- AIM OF THE TASK: The lines to repeat are those below from the one containing "black game controller [310,345,398,401]" down to the one containing "white game controller", both included; reproduce them exactly and nothing else.

-- DATA FOR THIS EXERCISE follows --

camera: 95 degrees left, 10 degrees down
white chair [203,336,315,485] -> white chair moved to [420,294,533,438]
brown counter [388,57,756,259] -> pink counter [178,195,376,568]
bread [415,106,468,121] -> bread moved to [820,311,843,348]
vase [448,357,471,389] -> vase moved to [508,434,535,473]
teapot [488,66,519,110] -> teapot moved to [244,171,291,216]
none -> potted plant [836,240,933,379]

-- DATA FOR THIS EXERCISE concluded --
-- DATA FOR THIS EXERCISE follows --

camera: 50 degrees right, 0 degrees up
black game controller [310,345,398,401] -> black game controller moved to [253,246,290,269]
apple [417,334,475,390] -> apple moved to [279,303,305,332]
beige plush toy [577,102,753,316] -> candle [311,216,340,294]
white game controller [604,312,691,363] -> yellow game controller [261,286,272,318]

-- DATA FOR THIS EXERCISE concluded --

- EXERCISE RESPONSE:
black game controller [310,345,398,401] -> black game controller moved to [253,246,290,269]
apple [417,334,475,390] -> apple moved to [279,303,305,332]
beige plush toy [577,102,753,316] -> candle [311,216,340,294]
white game controller [604,312,691,363] -> yellow game controller [261,286,272,318]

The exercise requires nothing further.